- _CONSIGNE_:
Pouvez-vous réécrire le passage allant du début du matériel jusqu'à la ligne contenant « idos del fútbol » en remplaçant « WhatsApp » par « Telegram », sans rien modifier d'autre et en omettant les images ?

######

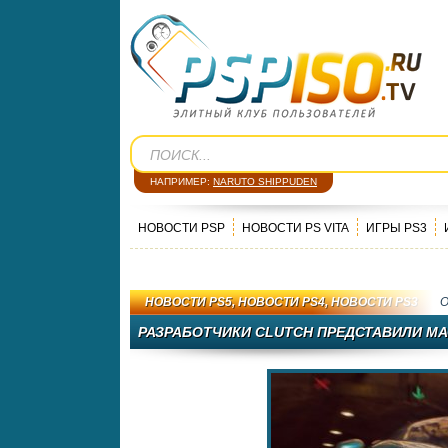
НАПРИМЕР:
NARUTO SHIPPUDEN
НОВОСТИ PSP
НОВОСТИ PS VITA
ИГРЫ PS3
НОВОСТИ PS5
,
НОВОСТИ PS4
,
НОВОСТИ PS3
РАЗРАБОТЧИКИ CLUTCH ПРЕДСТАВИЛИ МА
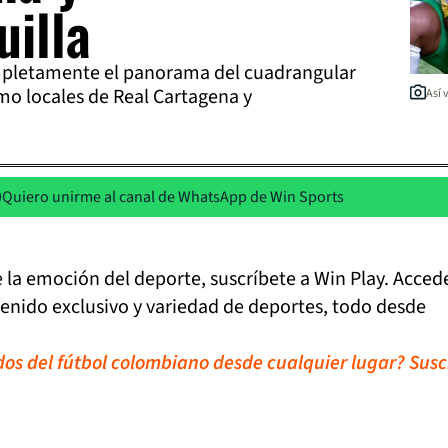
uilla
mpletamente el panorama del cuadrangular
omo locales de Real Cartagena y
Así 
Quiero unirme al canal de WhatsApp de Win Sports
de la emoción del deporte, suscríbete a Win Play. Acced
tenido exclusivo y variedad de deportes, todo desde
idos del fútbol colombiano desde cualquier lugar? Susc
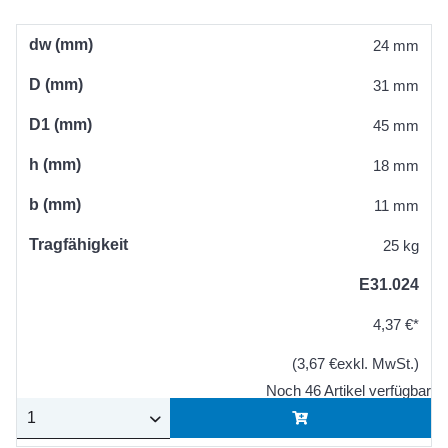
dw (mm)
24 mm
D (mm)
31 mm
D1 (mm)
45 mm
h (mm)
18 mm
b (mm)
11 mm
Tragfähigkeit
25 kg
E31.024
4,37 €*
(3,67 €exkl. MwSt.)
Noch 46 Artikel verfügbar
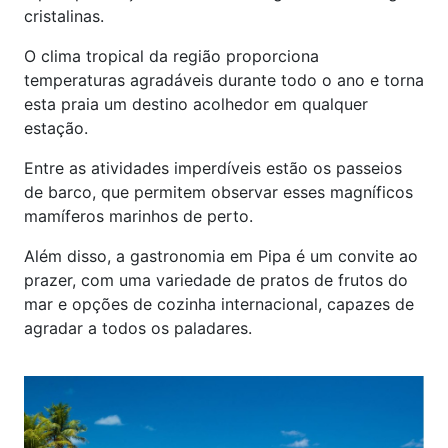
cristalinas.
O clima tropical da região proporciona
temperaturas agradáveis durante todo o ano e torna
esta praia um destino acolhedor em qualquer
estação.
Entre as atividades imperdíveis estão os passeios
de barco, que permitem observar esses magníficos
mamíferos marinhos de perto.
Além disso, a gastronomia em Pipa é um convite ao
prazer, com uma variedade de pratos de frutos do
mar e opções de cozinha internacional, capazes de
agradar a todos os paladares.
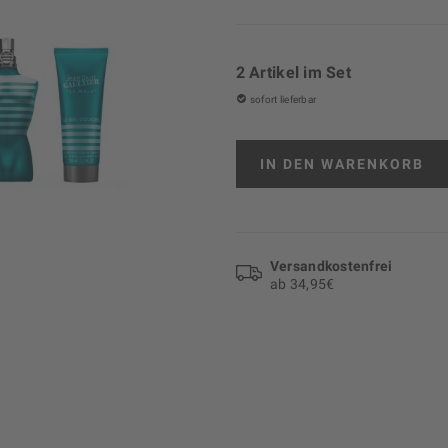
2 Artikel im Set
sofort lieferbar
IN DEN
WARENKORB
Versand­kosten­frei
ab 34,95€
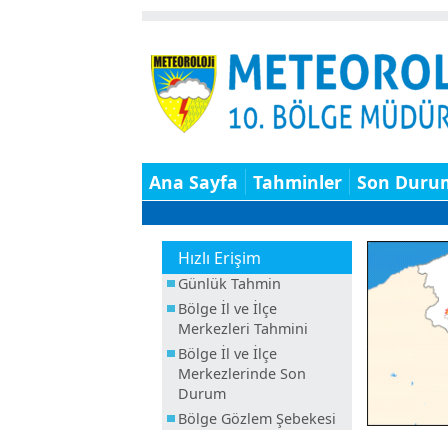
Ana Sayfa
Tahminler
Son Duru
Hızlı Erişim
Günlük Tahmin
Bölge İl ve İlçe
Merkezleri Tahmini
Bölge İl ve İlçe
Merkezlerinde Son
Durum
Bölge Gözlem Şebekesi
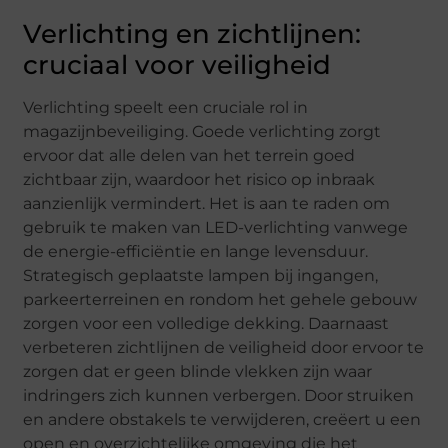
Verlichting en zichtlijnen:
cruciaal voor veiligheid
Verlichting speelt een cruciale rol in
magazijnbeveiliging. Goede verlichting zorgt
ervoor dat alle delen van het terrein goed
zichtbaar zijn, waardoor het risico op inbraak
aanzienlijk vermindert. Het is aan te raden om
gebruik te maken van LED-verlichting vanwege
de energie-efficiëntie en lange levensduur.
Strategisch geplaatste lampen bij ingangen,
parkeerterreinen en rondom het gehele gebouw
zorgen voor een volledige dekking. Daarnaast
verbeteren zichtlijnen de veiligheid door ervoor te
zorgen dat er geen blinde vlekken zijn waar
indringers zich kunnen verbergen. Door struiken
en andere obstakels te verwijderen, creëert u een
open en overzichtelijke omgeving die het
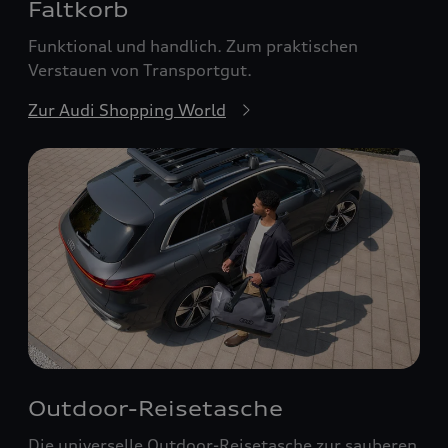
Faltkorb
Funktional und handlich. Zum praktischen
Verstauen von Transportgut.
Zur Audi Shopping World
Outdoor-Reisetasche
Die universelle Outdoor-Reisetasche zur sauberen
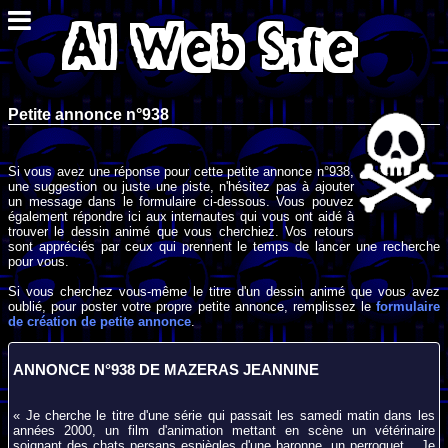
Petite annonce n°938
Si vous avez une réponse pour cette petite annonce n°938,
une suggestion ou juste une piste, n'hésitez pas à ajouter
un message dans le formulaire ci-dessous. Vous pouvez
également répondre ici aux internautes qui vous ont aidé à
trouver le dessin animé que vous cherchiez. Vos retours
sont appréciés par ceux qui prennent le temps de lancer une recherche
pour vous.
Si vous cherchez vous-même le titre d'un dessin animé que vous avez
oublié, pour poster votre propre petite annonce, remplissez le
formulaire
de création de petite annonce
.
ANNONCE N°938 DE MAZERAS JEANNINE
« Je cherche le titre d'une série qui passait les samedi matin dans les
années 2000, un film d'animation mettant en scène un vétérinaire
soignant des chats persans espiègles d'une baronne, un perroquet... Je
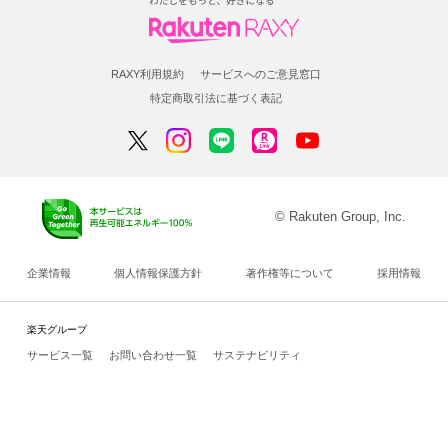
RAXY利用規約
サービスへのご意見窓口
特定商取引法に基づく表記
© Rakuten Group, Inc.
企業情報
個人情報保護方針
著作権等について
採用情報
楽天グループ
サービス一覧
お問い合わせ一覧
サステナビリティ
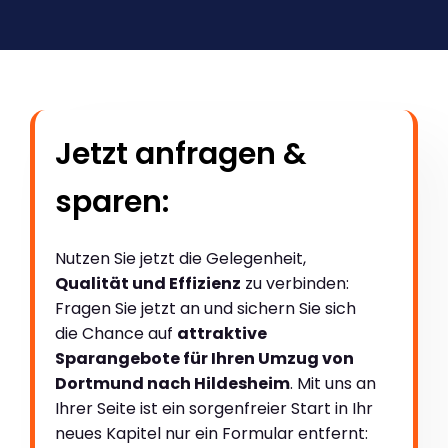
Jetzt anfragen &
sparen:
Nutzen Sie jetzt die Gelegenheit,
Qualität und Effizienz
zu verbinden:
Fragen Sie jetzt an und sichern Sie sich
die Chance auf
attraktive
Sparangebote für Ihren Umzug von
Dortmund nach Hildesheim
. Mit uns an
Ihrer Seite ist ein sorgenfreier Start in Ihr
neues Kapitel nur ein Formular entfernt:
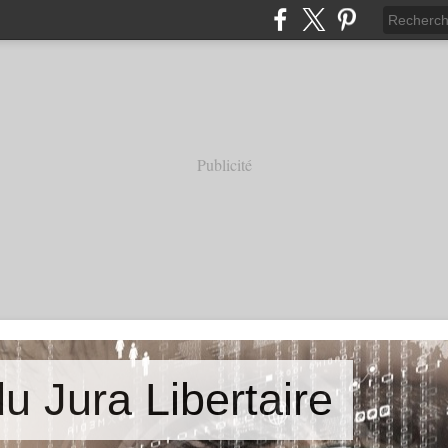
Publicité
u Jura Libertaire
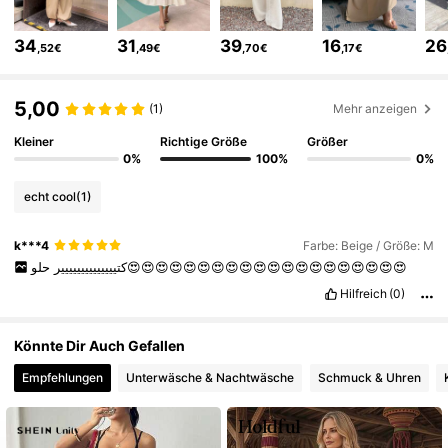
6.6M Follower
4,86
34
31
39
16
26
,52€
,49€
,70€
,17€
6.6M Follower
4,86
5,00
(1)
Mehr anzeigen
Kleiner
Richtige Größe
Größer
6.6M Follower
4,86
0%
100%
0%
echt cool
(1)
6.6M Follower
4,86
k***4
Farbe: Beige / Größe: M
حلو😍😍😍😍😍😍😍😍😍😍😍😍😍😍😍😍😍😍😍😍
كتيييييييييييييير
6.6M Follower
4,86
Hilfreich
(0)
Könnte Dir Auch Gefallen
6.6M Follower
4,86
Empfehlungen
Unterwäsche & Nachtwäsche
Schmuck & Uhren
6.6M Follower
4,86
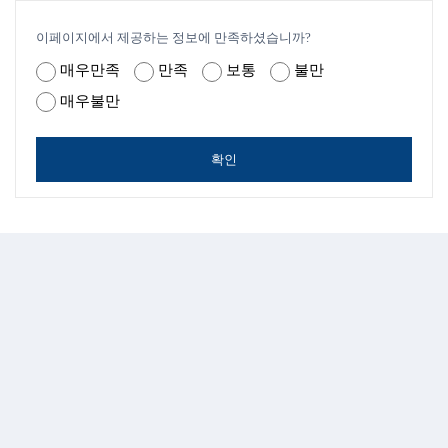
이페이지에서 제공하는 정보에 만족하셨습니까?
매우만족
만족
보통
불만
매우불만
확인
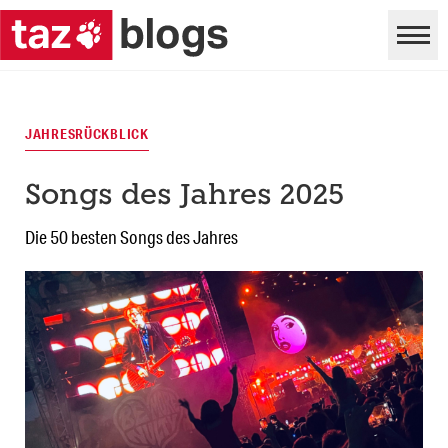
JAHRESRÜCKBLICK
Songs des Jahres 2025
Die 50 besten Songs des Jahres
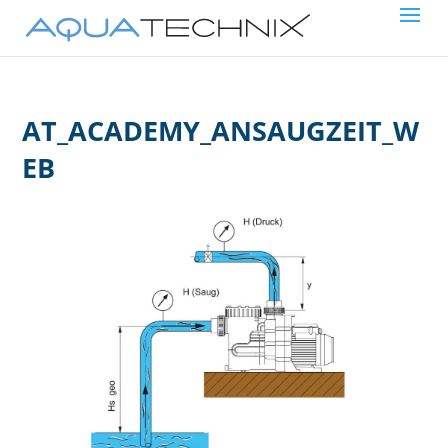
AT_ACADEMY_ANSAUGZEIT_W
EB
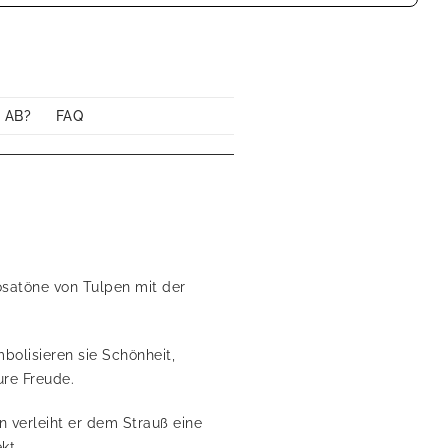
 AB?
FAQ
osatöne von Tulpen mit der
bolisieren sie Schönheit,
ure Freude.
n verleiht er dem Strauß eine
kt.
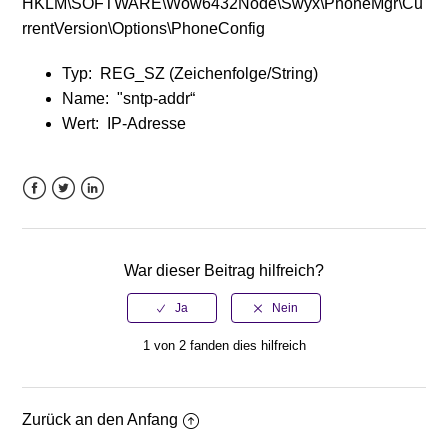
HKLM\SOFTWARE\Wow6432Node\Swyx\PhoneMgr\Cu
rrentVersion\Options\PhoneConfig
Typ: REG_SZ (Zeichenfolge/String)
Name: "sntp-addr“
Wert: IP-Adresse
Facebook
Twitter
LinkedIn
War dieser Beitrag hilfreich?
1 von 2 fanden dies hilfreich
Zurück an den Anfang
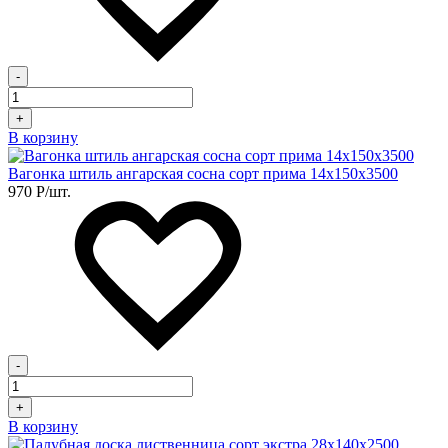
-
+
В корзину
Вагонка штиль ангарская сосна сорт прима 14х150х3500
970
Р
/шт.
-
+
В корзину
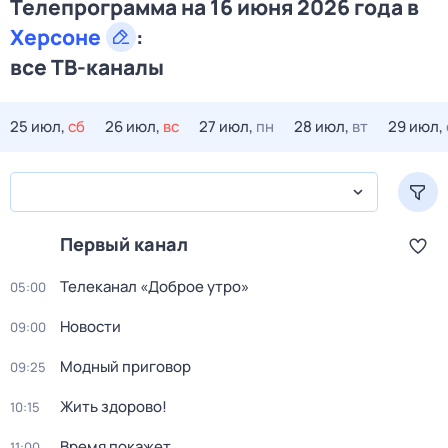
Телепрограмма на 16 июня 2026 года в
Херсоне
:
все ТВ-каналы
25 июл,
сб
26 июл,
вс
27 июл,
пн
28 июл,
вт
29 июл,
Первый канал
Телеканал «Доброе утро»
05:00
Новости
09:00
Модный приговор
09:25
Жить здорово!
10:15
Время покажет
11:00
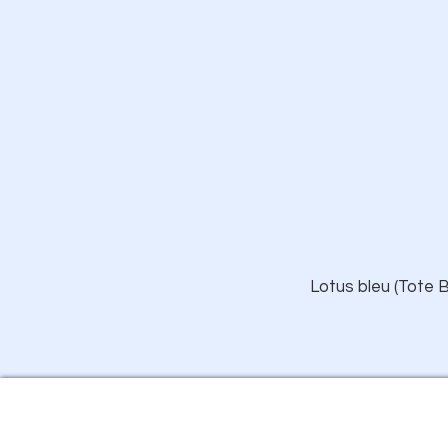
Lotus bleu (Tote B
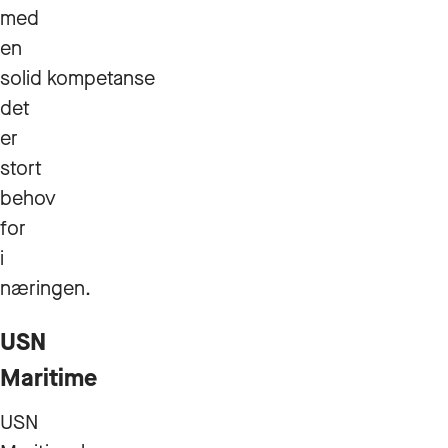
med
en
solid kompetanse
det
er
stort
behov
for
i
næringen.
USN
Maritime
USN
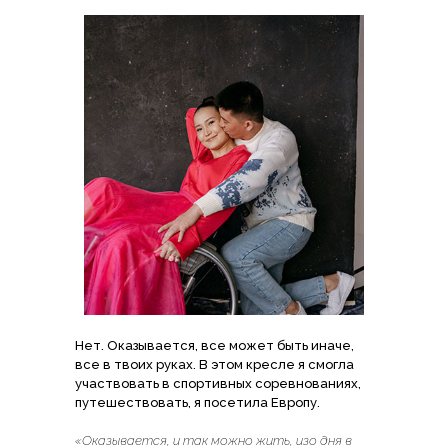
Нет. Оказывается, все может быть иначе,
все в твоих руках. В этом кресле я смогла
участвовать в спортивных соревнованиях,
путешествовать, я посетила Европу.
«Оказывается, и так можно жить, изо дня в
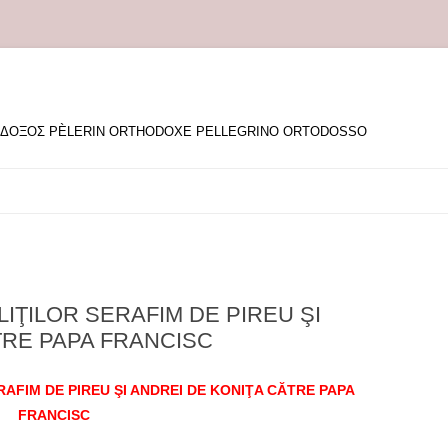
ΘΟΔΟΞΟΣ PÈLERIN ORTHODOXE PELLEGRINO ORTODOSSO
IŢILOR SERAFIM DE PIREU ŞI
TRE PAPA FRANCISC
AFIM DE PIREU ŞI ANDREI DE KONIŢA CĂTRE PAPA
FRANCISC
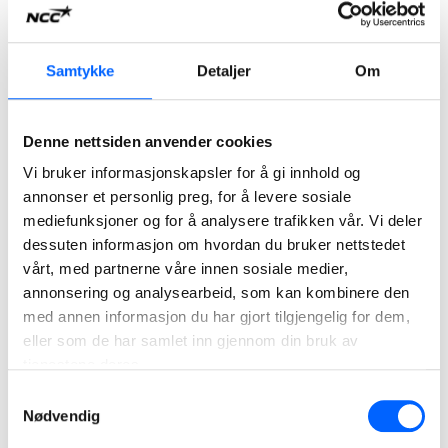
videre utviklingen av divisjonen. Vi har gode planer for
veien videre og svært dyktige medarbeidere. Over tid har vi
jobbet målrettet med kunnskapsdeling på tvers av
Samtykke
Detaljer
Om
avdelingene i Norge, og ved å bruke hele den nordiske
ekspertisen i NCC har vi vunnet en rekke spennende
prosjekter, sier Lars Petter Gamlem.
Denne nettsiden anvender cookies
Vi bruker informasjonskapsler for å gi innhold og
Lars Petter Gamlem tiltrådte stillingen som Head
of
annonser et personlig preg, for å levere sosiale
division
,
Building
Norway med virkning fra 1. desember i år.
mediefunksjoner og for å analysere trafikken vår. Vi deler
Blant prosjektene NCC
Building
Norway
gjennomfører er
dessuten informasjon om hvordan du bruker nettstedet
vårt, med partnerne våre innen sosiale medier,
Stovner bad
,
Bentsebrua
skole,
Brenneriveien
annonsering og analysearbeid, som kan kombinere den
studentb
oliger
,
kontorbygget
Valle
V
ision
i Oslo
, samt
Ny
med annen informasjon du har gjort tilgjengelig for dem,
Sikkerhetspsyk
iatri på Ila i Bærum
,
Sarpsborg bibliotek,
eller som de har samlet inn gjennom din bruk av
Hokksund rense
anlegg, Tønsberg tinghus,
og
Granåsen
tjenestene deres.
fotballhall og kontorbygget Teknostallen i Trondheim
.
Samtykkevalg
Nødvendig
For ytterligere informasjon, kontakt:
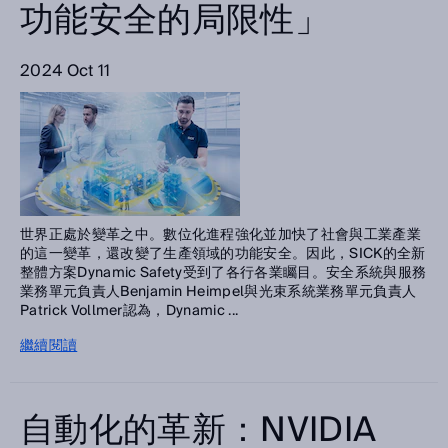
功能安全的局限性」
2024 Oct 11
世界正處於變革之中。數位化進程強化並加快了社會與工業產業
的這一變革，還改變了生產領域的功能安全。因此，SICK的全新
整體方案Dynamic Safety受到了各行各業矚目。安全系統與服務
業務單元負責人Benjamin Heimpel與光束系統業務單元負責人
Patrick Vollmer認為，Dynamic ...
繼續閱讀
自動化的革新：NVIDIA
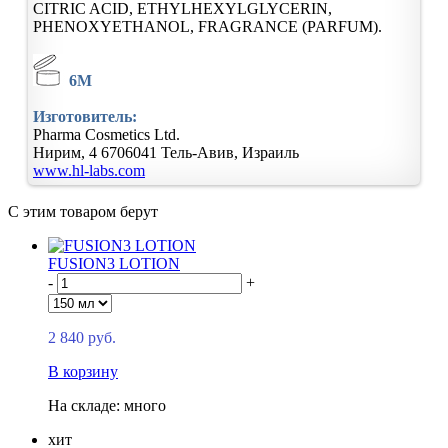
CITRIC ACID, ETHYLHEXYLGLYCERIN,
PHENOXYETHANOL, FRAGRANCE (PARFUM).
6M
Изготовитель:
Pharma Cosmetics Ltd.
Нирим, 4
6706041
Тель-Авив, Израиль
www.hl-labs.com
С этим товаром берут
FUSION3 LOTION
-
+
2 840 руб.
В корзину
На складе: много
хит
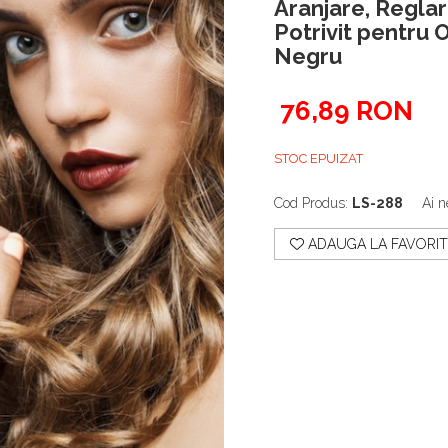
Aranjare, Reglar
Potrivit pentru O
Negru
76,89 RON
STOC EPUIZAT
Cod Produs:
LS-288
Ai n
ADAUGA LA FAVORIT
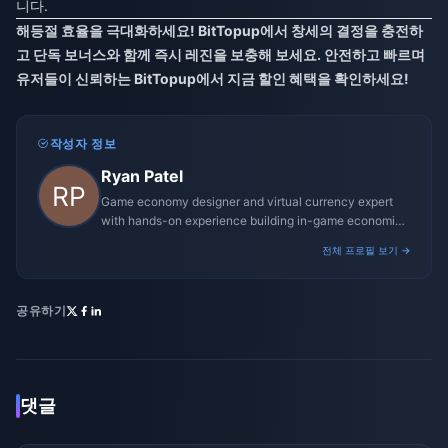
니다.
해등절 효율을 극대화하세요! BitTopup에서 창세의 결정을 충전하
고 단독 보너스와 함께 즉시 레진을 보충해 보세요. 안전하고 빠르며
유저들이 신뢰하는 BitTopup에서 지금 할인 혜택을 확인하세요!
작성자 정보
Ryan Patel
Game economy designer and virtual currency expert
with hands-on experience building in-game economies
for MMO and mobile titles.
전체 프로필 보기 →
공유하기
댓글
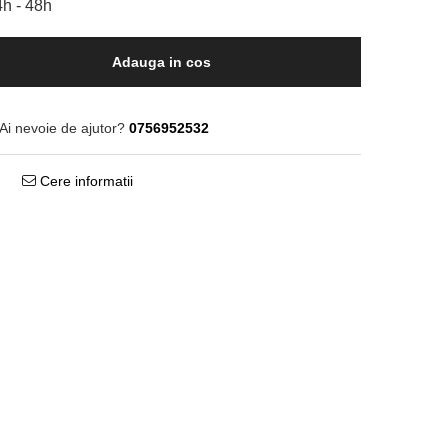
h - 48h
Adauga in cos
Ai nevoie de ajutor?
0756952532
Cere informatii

######

- _RÉSULTAT ATTENDU_:
НАПРИМЕР:
NARUTO SHIPPUDEN
НОВОСТИ PSP
НОВОСТИ PS VITA
ИГРЫ PS3
НОВОСТИ PS5
,
НОВОСТИ PS4
,
НОВОСТИ PS3
РАЗРАБОТЧИКИ CLUTCH ПРЕДСТАВИЛИ МА
uilla
mpletamente el panorama del cuadrangular
omo locales de Real Cartagena y
Así 
Quiero unirme al canal de Telegram de Win Sports
de la emoción del deporte, suscríbete a Win Play. Acced
tenido exclusivo y variedad de deportes, todo desde
idos del fútbol colombiano desde cualquier lugar? Susc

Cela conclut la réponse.